Fait inattendu, le rôle d’Élie Kakou dans La Vérité si je mens !, régulièrement regardé par des millions de téléspectateurs, aide à le faire connaître auprès des jeunes. « C’était un vrai gentil et généreux. En tournée, il traitait tout le monde sur un pied d’égalité, se souvient son assistant à l’époque Patrick Niedo. Chez les Kakou, fratrie marseillaise de dentistes et de pharmaciens, Élie était diplômé de prothésie dentaire. Il était très habile de ses mains. Aux anniversaires, il offrait une caricature de la personne en pâte à modeler. » Héritière du droit moral et des droits d’auteur, la famille Kakou se fait aider par Patrick Niedo pour gérer la carrière posthume. Sa tâche a été facilitée par le bon souvenir laissé par l’humoriste dans le métier. En 2019, pour les vingt ans de sa mort, Gad Elmaleh, Chantal Ladesou et des plus jeunes, dont Alex Vizorek, Bérengère Krief et Kev Adams, ont volontiers monté un spectacle au Cirque d’Hiver.

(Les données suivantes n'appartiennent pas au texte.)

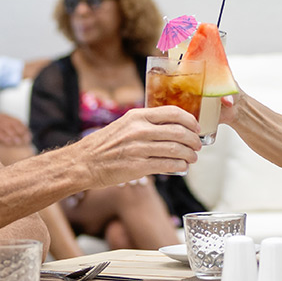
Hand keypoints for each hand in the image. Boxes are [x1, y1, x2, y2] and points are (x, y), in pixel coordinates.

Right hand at [0, 113, 28, 146]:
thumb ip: (4, 132)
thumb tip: (15, 140)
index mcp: (2, 116)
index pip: (17, 121)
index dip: (24, 129)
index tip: (29, 137)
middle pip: (14, 123)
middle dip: (21, 132)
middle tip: (26, 140)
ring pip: (6, 126)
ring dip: (14, 135)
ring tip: (19, 142)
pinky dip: (4, 136)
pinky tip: (9, 142)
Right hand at [74, 105, 201, 185]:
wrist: (84, 162)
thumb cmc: (105, 144)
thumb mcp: (125, 124)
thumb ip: (146, 123)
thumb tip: (173, 128)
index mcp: (137, 116)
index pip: (173, 113)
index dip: (190, 120)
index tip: (196, 127)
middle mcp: (139, 130)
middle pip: (179, 132)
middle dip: (193, 140)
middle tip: (197, 146)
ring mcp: (139, 148)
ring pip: (175, 149)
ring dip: (189, 155)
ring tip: (192, 158)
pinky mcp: (138, 166)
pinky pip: (167, 165)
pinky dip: (179, 166)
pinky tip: (182, 167)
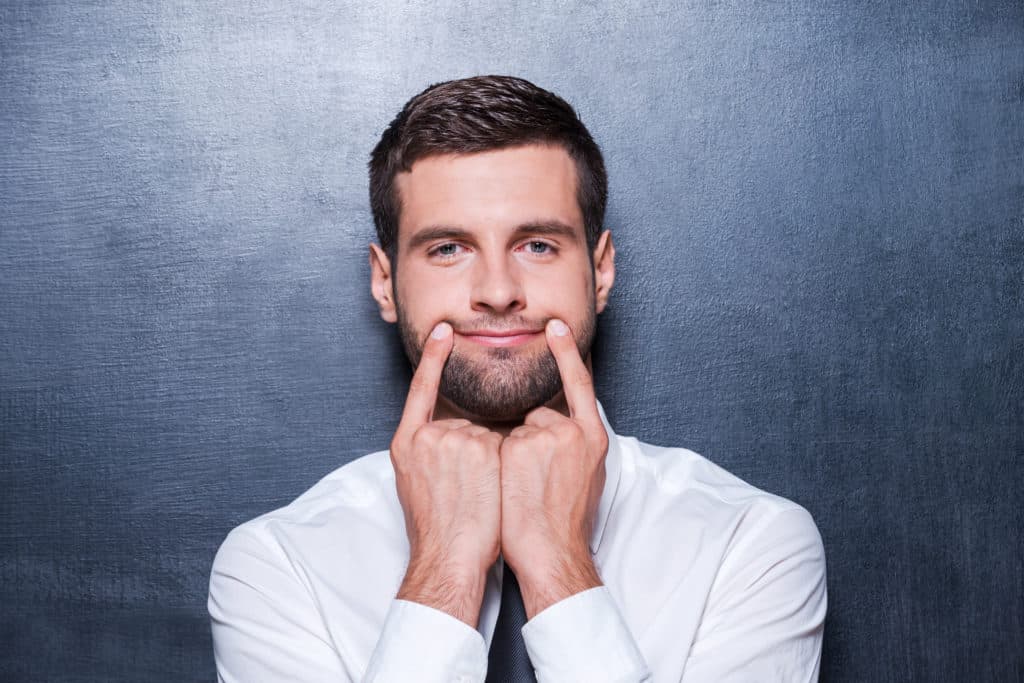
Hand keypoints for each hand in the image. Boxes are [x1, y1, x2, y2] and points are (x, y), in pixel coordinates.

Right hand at [391, 322, 502, 626]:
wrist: (448, 558)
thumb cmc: (438, 530)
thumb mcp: (415, 483)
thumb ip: (428, 452)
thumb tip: (449, 437)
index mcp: (406, 443)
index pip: (420, 391)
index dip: (432, 358)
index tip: (442, 331)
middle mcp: (427, 437)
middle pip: (465, 424)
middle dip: (474, 451)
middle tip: (467, 490)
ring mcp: (454, 440)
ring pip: (488, 435)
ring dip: (492, 460)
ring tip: (479, 496)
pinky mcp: (481, 448)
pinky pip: (506, 443)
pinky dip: (508, 462)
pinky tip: (494, 488)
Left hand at [499, 318, 608, 616]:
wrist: (552, 555)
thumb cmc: (563, 524)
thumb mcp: (585, 476)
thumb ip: (573, 444)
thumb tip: (553, 425)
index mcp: (593, 437)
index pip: (580, 385)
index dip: (567, 353)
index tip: (556, 325)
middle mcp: (574, 431)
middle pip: (538, 416)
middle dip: (529, 443)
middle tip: (535, 484)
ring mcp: (547, 437)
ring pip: (515, 431)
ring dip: (510, 455)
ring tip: (523, 492)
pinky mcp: (521, 447)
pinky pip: (496, 442)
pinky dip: (496, 462)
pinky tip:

Comme Fary et Redouane Bougheraba, ils n’ont pas connu Élie Kakou de son vivant. En juin dernier, au Vélodrome, Redouane Bougheraba a diffusé un film avec les meilleures répliques d’Élie sur les écrans géants. À Paris, Fary a baptisé son comedy club Mme Sarfati. Raphaël Mezrahi, le premier producteur d’Élie Kakou, aide aussi. Dans la cave inondée de Raymond Forni, ancien président de l’Assemblée nationale, il a retrouvé un enregistrement du premier spectacle d’Élie Kakou. « La bande était pleine de moisissures, raconte-t-il. Restauré, ce show est visible sur myCanal dans l’onglet Les Trésors de Mezrahi. »  

«Entre deux générations»

À Marseille, Brigitte Kakou est aussi à l’œuvre. Avec l’actrice Gladys Cohen (La Vérité si je mens !, Coco, Plus belle la vie), elle doit enregistrer de nouveaux sketchs de Mme Sarfati en janvier. « Mme  Sarfati, c’était notre grand-mère maternelle. Le châle, les chaussons sont les siens. Élie l’imitait depuis qu’il avait 5 ans. Il ne lui faisait dire que des choses qui étaient réellement arrivées. » L’idée est de préparer un spectacle sur Mme Sarfati en complétant les trente-cinq minutes laissées par Élie Kakou. En voix off, Brigitte Kakou raconterait ses anecdotes autour de ce personnage tiraillé entre deux générations, deux pays. « Je me suis toujours identifiée à Mme  Sarfati, rit Gladys Cohen qui succède à Marthe Villalonga dans le rôle de la mère juive. « Une super idée », salue Gad Elmaleh.